An entirely new version, complete with a new title and cover, is to be published as The Last Gift of the Master Artists and expected to release in August 2022. Okri won the Booker Prize for his novel The Famished Road in 1991.

He’s not the first to engage in a rewrite of his own work. Mary Shelley first published Frankenstein in 1818. However, she created a much darker version of the original book and reprinted it in 1831. During this period, Shelley was beset with personal tragedies: she lost her daughter, son and husband. This had an impact on how she visualised her main character, Dr Victor Frankenstein. In the newer version that we know today, which is extremely popular, Dr Frankenstein is fatalistic, he feels that destiny is pressing down heavily on him. Universal Pictures made Frankenstein into a movie in 1931 and followed it up with The Bride of Frankenstein in 1935 — which, at the time, was rather a new way of remixing a book into a movie.

How difficult is it to remix a book?

Himanjali Sankar, editorial director of Simon & Schuster India, says, “I don’t think it’s daunting as much as an exciting, innovative exercise and, finally, the end result will be a book that should be judged for itself rather than in comparison with the original. I don’t think I can name a classic that deserves to be re-written… it’s really up to an author to choose a book she loves and reimagine it in a way that’s not been done before.”

Himanjali’s own favourites are Jo Nesbo’s Macbeth, Ruth Ware’s The Turn of the Key, The Missing Queen by Samhita Arni and Jean Rhys’ Wide Sargasso Sea which provides a fascinating post-colonial prequel to Jane Eyre.

Sequels by far might be the easier way out while writing a remix because they offer considerable freedom to set up a whole new plot. For instance, in After the Death of Don Juan by Sylvia Townsend Warner, the story opens in Seville, Spain. Don Juan has been snatched by demons, in retribution for his attack on Dona Ana’s father. Don Juan’s own servant was witness to the event. Grieving for her father, Dona Ana finally marries her betrothed Don Ottavio — though her mind seems more taken up with the fate of Don Juan.

The book explores whether Don Juan has really been taken by demons or whether he has fled to pursue his notorious ways elsewhere! (Don Juan of course is originally Lord Byron’s legendary libertine.)

The oddest of the remix tribe would be books that borrow only the name of a very popular character. Cinderella Goes to the Morgue by Nancy Spain has nothing to do with Cinderella.
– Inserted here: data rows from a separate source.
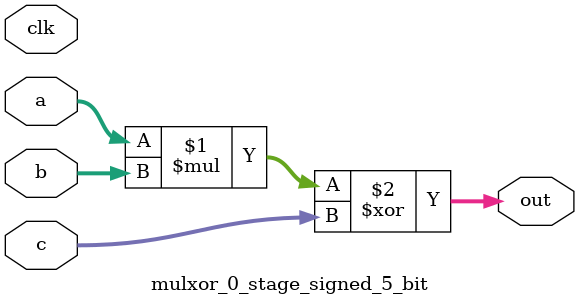
<source format=sv>
(* use_dsp = "yes" *) module mulxor_0_stage_signed_5_bit(
	input signed [4:0] a,
	input signed [4:0] b,
	input signed [4:0] c,
	output [4:0] out,
	input clk);

	assign out = (a * b) ^ c;
endmodule

</source>
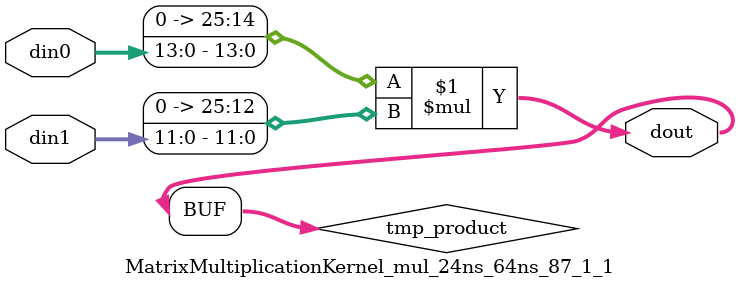
<source format=v>

`timescale 1 ns / 1 ps

 module MatrixMultiplicationKernel_mul_24ns_64ns_87_1_1(din0, din1, dout);
parameter ID = 1;
parameter NUM_STAGE = 0;
parameter din0_WIDTH = 14;
parameter din1_WIDTH = 12;
parameter dout_WIDTH = 26;

input [din0_WIDTH - 1 : 0] din0; 
input [din1_WIDTH - 1 : 0] din1; 
output [dout_WIDTH - 1 : 0] dout;

wire signed [dout_WIDTH - 1 : 0] tmp_product;
























assign tmp_product = $signed({1'b0, din0}) * $signed({1'b0, din1});











assign dout = tmp_product;





















endmodule

</source>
Breakfast at Darcy’s by Ali McNamara has nothing to do with Will Darcy; in fact, Darcy McCall is the woman protagonist of this book. However, such titles cleverly capture the reader’s interest with a popular character as a hook.

The bottom line seems to be that remixing is a great way to cut through the clutter and get noticed… and perhaps there are many more waiting in the wings.